For over two hours, assumptions were made. Insults were thrown at me. I was being accused of the things the other person was actively doing. And I was expected to “own up to” things I was never guilty of in the first place.
This was clearly a manic episode, so I was trying to be understanding, and help them understand where I was coming from. But the conversation kept circling on the same topics and we weren’t getting anywhere. (This was supposed to be my mandatory writing time too, so not only was it a huge buzz kill, it was cutting into my work.)
Eventually came the point where I’d had more than enough and I blocked this person’s texts. Because I realized that in not only allowing the other person to continue a behavior they clearly did not intend to stop when I asked them to, multiple times, I was still leaving myself open to receiving these hurtful messages. Manic episode or not, I didn’t deserve that and will not tolerate being treated in such a way.
Simply ignoring the barrage of messages would not have been enough, because even reading hurtful words that would have floored me a year ago, but I’ve grown a lot since and knew it was BS, well that still takes a toll on your subconscious mind. So I had to hit that block button and refuse to receive any further messages. I had to end that connection.
Besides, if that person actually cared and respected me, they wouldn’t have treated me like that in the first place.
Self respect.
So what are these things I learned about myself today?
First, I saw how much I’ve grown in the last year. Those insults would have hurt if I hadn’t been actively working on myself. I would have found myself apologizing for things that were not my fault instead of setting healthy boundaries. I would have probably put my friend’s feelings over my own when mine are perfectly valid. I did none of those things. Seeing a good therapist, meditation, and practicing daily acts of self care have helped me tremendously in learning to love and respect myself, when I was conditioned from a young age to not do so.
Second, I was able to see my dissociative disorder work in a positive way. (I have DID. Technically a combination of all the “types”, or in my view, symptoms of the whole.) The mistreatment triggered only a mild dissociative response, so I felt emotionally separate from the situation, instead of the full blackout I often experience when things get crazy. This is the depersonalization part of it. I actually like this coping mechanism because it allows me to see things objectively, without any strong attachments or feelings. Just acknowledgement.
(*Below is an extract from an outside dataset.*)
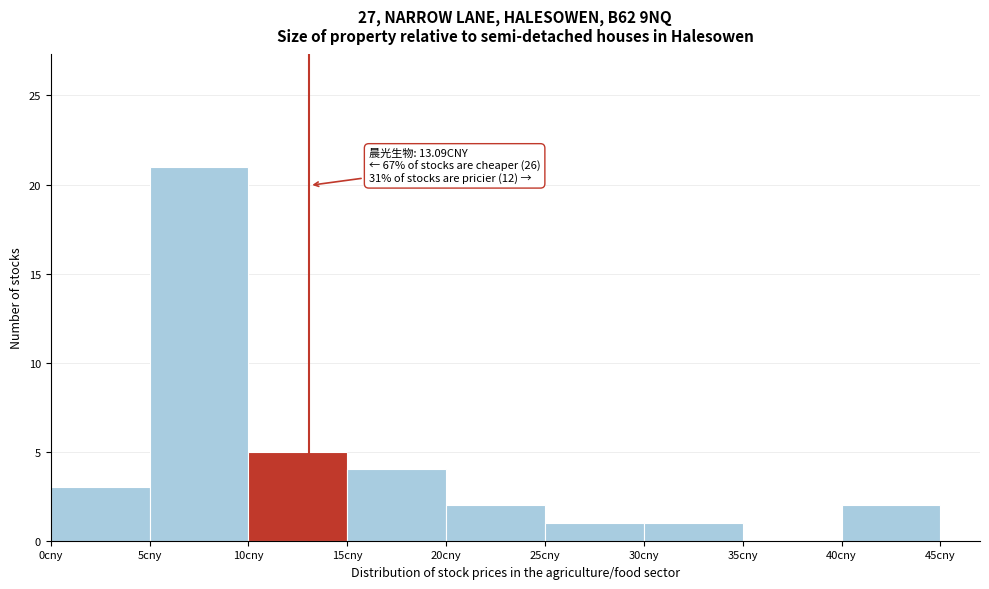

Over which range of the x-axis is the bar tallest?

5 to 10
And in this state of detachment, all that work that I had been doing on myself kicked in and I was still able to say, “Nah dude,” and just end it, instead of it simply being a way to tolerate things I shouldn’t. That’s progress.
And lastly, I saw things I need to work on. While I did eventually do what I felt was right, I still tolerated the situation far longer than I feel I should have. It didn’t have to go on for hours. This drained me mentally and if I didn’t use it as a post topic, I could have not gotten anything done today. I almost let this person affect me to where I could have sacrificed a full day of work toward my personal goals. I need to stop entertaining mindless BS when I see it going nowhere good, out of what I perceive to be respect for the other, when it’s actually just wasting my time and killing all good vibes I had going that day.
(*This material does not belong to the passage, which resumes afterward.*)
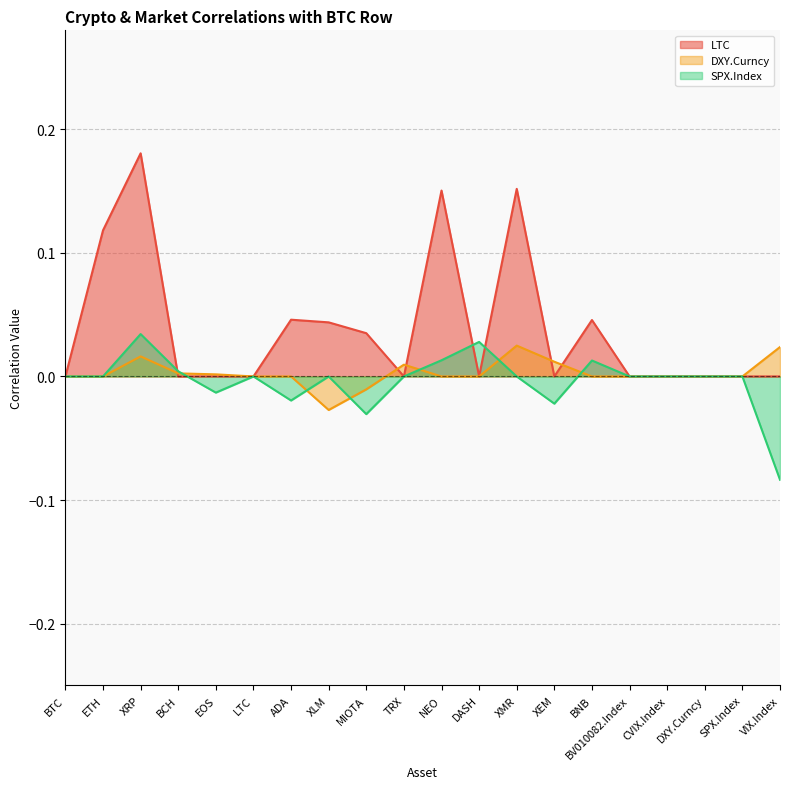

After their last crossing, which series has the higher values: DXY.Curncy or LTC?

LTC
And when I ask someone to stop, and they repeatedly ignore that boundary I’m setting, I need to take action and immediately end it. Because if it’s gone that far, that person is not going to stop. Simply stating your boundaries isn’t going to make others respect them, you need to reinforce that sh!t. You don’t owe anyone an explanation as to why you deserve basic human respect. Cut it off and walk away. Done.
And while I’m finally discovering what my intuition feels like in regard to matters that affect me personally, I still have a lot of work to do as far as listening to and trusting it. Deep down I do know what’s right for me, and I need to stop accepting things that are not in alignment with that.
It’s been a long day. Things were done, acknowledged, and processed. I overcame what began as an unfortunate event and turned it into something positive that I now feel a lot better about, and can even consider sleeping within the next couple of hours. I consider this a win.
And hopefully this experience can help someone else too.
Thank you for taking the time to read this. You too are worthy of love and respect, and that begins with you. Be kind to yourself.